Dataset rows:
• • • • • • •

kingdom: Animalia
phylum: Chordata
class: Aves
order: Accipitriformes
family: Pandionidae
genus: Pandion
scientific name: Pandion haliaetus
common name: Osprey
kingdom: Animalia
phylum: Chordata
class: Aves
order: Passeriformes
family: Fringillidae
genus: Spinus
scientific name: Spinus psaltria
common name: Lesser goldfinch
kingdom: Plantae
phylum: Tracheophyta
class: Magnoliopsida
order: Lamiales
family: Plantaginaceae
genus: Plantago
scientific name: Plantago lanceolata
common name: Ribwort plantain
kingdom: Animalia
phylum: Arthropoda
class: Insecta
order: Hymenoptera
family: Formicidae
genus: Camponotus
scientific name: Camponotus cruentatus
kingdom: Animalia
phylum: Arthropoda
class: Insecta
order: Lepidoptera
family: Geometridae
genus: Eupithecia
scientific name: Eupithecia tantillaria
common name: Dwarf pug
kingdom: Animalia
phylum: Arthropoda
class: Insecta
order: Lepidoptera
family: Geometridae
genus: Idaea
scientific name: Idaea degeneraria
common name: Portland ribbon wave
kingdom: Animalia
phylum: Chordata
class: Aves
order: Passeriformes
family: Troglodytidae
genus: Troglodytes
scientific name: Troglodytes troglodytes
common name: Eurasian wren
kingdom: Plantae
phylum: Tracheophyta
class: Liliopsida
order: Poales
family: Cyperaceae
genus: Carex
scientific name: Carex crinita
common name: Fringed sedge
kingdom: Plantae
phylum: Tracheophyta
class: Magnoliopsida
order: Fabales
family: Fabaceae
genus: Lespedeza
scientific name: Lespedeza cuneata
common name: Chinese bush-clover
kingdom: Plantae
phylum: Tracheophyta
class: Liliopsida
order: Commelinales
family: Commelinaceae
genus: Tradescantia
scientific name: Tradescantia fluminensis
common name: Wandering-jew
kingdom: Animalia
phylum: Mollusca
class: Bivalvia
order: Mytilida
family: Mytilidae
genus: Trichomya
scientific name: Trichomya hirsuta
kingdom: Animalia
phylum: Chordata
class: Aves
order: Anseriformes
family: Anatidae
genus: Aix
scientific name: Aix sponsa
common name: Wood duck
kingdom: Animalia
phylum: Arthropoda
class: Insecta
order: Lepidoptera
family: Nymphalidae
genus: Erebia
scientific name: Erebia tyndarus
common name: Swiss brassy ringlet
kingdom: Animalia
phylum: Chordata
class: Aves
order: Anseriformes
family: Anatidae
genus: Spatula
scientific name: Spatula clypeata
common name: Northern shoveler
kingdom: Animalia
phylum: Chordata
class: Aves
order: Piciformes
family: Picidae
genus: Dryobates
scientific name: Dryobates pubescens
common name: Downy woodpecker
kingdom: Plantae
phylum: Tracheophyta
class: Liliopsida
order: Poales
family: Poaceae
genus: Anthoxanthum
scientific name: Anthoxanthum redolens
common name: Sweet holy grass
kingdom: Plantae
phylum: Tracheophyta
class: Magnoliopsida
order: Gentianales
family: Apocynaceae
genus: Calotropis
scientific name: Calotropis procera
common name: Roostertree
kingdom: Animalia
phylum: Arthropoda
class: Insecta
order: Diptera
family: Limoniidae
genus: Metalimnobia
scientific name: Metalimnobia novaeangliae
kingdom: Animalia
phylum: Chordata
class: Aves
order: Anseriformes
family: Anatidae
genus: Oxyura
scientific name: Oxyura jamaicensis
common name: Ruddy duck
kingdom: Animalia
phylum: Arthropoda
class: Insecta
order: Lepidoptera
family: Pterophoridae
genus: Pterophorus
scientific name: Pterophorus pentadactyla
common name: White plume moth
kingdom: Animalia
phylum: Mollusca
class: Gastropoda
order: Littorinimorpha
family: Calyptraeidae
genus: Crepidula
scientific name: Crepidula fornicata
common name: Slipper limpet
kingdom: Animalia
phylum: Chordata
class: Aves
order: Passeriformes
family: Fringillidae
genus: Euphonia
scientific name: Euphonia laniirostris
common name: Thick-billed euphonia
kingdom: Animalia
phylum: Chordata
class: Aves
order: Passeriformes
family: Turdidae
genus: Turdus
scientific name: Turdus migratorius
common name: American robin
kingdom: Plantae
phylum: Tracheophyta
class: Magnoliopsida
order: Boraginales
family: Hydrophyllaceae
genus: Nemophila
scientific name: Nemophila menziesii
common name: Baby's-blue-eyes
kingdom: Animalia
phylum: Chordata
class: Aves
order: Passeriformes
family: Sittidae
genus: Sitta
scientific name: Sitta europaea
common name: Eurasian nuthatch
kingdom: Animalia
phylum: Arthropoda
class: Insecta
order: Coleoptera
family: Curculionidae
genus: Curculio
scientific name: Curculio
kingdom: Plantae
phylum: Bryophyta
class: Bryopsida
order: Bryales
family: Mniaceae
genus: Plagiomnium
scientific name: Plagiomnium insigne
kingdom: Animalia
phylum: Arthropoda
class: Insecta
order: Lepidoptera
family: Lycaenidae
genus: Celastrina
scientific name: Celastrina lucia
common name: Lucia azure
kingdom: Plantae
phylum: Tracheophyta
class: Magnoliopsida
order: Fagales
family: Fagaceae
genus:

• • • • • • •

## YOUR OBJECTIVE
Rewrite the listing with every "common name" changed to "vernacular name", leaving all else unchanged.

## RESULT FOR THIS TASK
kingdom: Animalia
phylum: Chordata
class: Aves
order: Accipitriformes
family: Pandionidae
genus: Pandion
scientific name: Pandion haliaetus
vernacular name: Osprey
kingdom: Animalia
phylum: Chordata
class: Aves
order: Passeriformes
family: Fringillidae
genus: Spinus
scientific name: Spinus psaltria
vernacular name: Lesser goldfinch
kingdom: Plantae
phylum: Tracheophyta
class: Magnoliopsida
order: Lamiales
family: Plantaginaceae
genus: Plantago
scientific name: Plantago lanceolata
vernacular name: Ribwort plantain
kingdom: Animalia
phylum: Arthropoda
class: Insecta
order: Hymenoptera
family: Formicidae
genus: Camponotus
scientific name: Camponotus cruentatus
kingdom: Animalia
phylum: Arthropoda
class: Insecta
order: Lepidoptera
family: Geometridae
genus: Eupithecia
scientific name: Eupithecia tantillaria
vernacular name: Dwarf pug
kingdom: Animalia
phylum: Arthropoda
class: Insecta
order: Lepidoptera
family: Geometridae
genus: Idaea
scientific name: Idaea degeneraria
vernacular name: Portland ribbon wave
kingdom: Animalia
phylum: Chordata
class: Aves
order: Passeriformes
family: Troglodytidae
genus: Troglodytes
scientific name: Troglodytes troglodytes
vernacular name: Eurasian wren
kingdom: Plantae
phylum: Tracheophyta
class: Liliopsida
order: Poales
family: Cyperaceae
genus: Carex
scientific name: Carex crinita
vernacular name: Fringed sedge
kingdom: Plantae
phylum: Tracheophyta
class: Magnoliopsida
order: Fabales
family: Fabaceae
genus: Lespedeza
scientific name: Lespedeza cuneata
vernacular name: Chinese bush-clover
kingdom: Plantae
phylum: Tracheophyta
class: Liliopsida
order: Commelinales
family: Commelinaceae
genus: Tradescantia
scientific name: Tradescantia fluminensis
vernacular name: Wandering-jew
kingdom: Animalia
phylum: Mollusca
class: Bivalvia
order: Mytilida
family: Mytilidae
genus: Trichomya
scientific name: Trichomya hirsuta
kingdom: Animalia
phylum: Chordata
class: Aves
order: Anseriformes
family: Anatidae
genus: Aix
scientific name: Aix sponsa
vernacular name: Wood duck
kingdom: Animalia
phylum: Arthropoda
class: Insecta
order: Lepidoptera
family: Nymphalidae
genus: Erebia
scientific name: Erebia tyndarus
vernacular name: Swiss brassy ringlet
kingdom: Animalia
phylum: Chordata
class: Aves
order: Anseriformes
family: Anatidae
genus: Spatula
scientific name: Spatula clypeata
vernacular name: Northern shoveler
kingdom: Animalia
phylum: Chordata
class: Aves
order: Piciformes
family: Picidae
genus: Dryobates
scientific name: Dryobates pubescens
vernacular name: Downy woodpecker
kingdom: Plantae
phylum: Tracheophyta
class: Liliopsida
order: Poales
family: Poaceae
genus: Anthoxanthum
scientific name: Anthoxanthum redolens
vernacular name: Sweet holy grass
kingdom: Plantae
phylum: Tracheophyta
class: Magnoliopsida
order: Gentianales
family: Apocynaceae
genus: Calotropis
scientific name: Calotropis procera
vernacular name: Roostertree
kingdom: Animalia
phylum: Arthropoda
class: Insecta
order: Diptera
family: Limoniidae
genus: Metalimnobia
scientific name: Metalimnobia novaeangliae
kingdom: Animalia
phylum: Chordata
class: Aves
order: Anseriformes
family: Anatidae
genus: Oxyura
scientific name: Oxyura jamaicensis
vernacular name: Ruddy duck
kingdom: Animalia
phylum: Arthropoda
class: Insecta
order: Lepidoptera
family: Pterophoridae
genus: Pterophorus
scientific name: Pterophorus pentadactyla
vernacular name: White plume moth
kingdom: Animalia
phylum: Mollusca
class: Gastropoda
order: Littorinimorpha
family: Calyptraeidae
genus: Crepidula
scientific name: Crepidula fornicata
vernacular name: Slipper limpet
kingdom: Animalia
phylum: Chordata
class: Aves
order: Passeriformes
family: Fringillidae
genus: Euphonia
scientific name: Euphonia laniirostris
vernacular name: Thick-billed euphonia
kingdom: Animalia
phylum: Chordata
class: Aves
order: Passeriformes
family: Turdidae
genus: Turdus
scientific name: Turdus migratorius
vernacular name: American robin
kingdom: Plantae
phylum: Tracheophyta
class: Magnoliopsida
order: Boraginales
family: Hydrophyllaceae
genus: Nemophila
scientific name: Nemophila menziesii
vernacular name: Baby's-blue-eyes
kingdom: Animalia
phylum: Chordata
class: Aves
order: Passeriformes
family: Sittidae
genus: Sitta
scientific name: Sitta europaea
vernacular name: Eurasian nuthatch
kingdom: Animalia
phylum: Arthropoda
class: Insecta
order: Coleoptera
family: Curculionidae
genus: Curculio
scientific name: Curculio
kingdom: Plantae
phylum: Bryophyta
class: Bryopsida
order: Bryales
family: Mniaceae
genus: Plagiomnium
scientific name: Plagiomnium insigne
kingdom: Animalia
phylum: Arthropoda
class: Insecta
order: Lepidoptera
family: Lycaenidae
genus: Celastrina
scientific name: Celastrina lucia
vernacular name: Lucia azure
kingdom: Plantae
phylum: Tracheophyta
class: Magnoliopsida
order: Fagales
family: Fagaceae
genus:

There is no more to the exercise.